Emulcifying cleaners like Sugarsoap are only strong detergents. Contaminents like waxes need solvent or spirit cleaning agents like acetone to break them down. Acetone will help to soften residual sealants which will make scraping them off easier. Sugar soap will only clean their surfaces. Any surface for painting sould be squeeky clean. Nothing finishes off the cleaning process like acetone or Prepsol or Prepsole Wipes.

Sugarsoap doesn't cut through the surface to reveal fresh paint. Paint that hasn't been exposed to the elements is important in the keying process. Keying doesn't just create a microscopic crevice for paint to lock into it exposes fresh paint to the new paint.

I honestly do not feel there are shortcuts to be taken once problems have arrisen. I think it is too great a gamble to take shortcuts ... go for the ultimate result straight away now, ... unless you are a gambler?

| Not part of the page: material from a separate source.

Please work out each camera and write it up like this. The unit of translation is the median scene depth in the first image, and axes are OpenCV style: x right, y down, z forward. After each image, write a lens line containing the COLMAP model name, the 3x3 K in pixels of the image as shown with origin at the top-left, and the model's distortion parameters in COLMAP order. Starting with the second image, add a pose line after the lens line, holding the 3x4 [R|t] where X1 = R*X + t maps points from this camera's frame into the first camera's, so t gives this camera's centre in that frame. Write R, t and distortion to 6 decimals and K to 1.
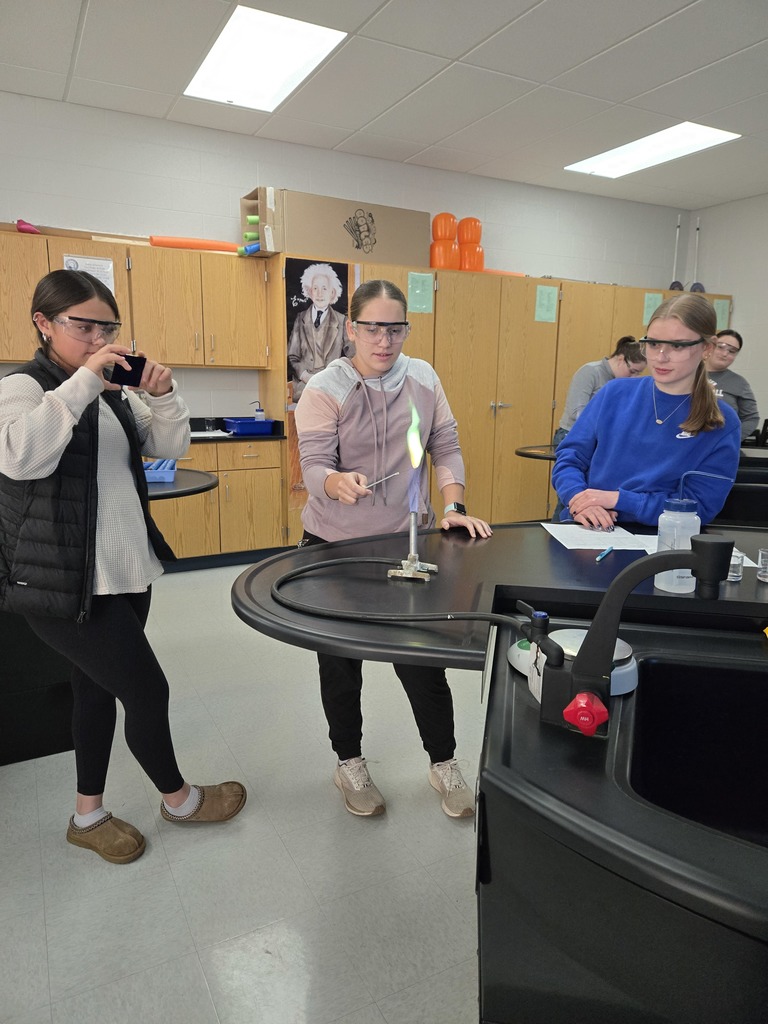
lens RADIAL K [[691.1, 0, 382.6], [0, 691.1, 508.3], [0, 0, 1]] dist [0.040819, -0.013099]
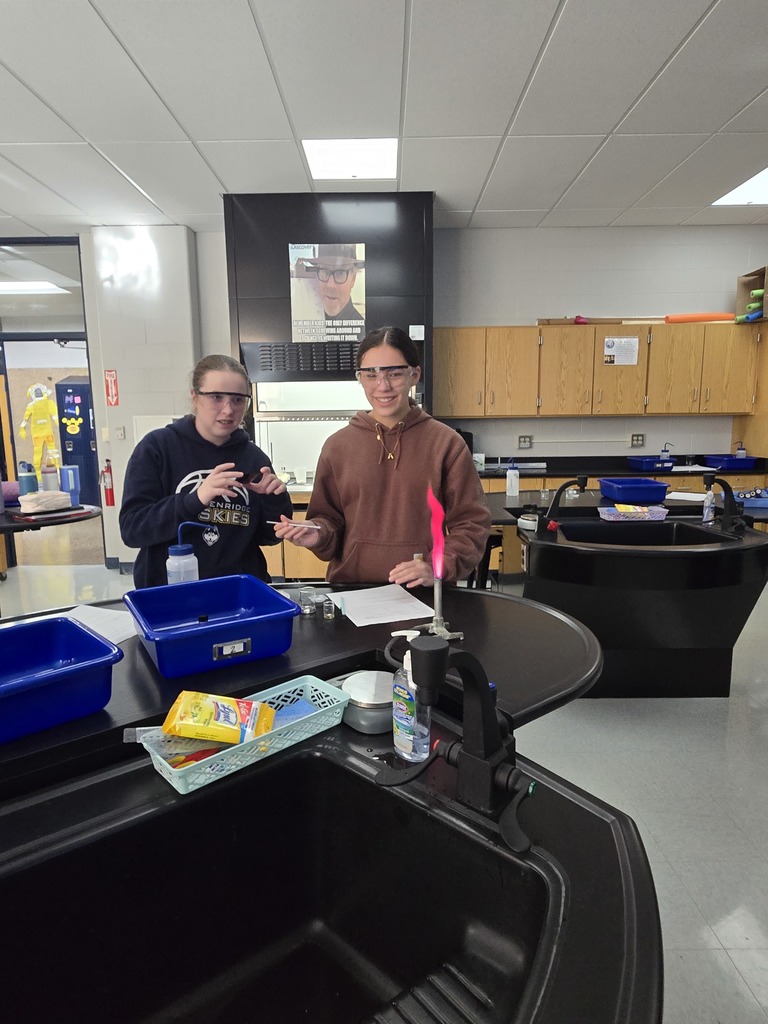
lens RADIAL K [[584.9, 0, 389.0], [0, 584.9, 508.9], [0, 0, 1]] dist [0.003305, -0.000379]
pose [[0.887161, 0.047683, -0.458991, -0.527427], [-0.061851, 0.997959, -0.015874, 0.032351], [0.457297, 0.042472, 0.888299, -0.359681]]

When it comes to doing the edges of the planks take time and go slowly, if you do cut through in spots then re-prime. Do the edges with #280 - 320 that will provide enough key without cutting back too much old paint. I will not even recommend using a rough Scothbrite pad on the plank edges in an attempt to preserve the paint because a Scotchbright pad is only a cleaning pad and it will not reveal enough fresh paint on the edges of the planks to benfit their painting.

Good luck.

Warren.

Dick Wynne
10-28-2007, 06:41 PM
Thanks Warren, sounds like good advice, and I have too much time invested to take any chances

Dick

mike hanyi
10-28-2007, 09:32 PM
Dick you seem to love to paint topsides, is it that the raid number keeps pulling off the paint again!?!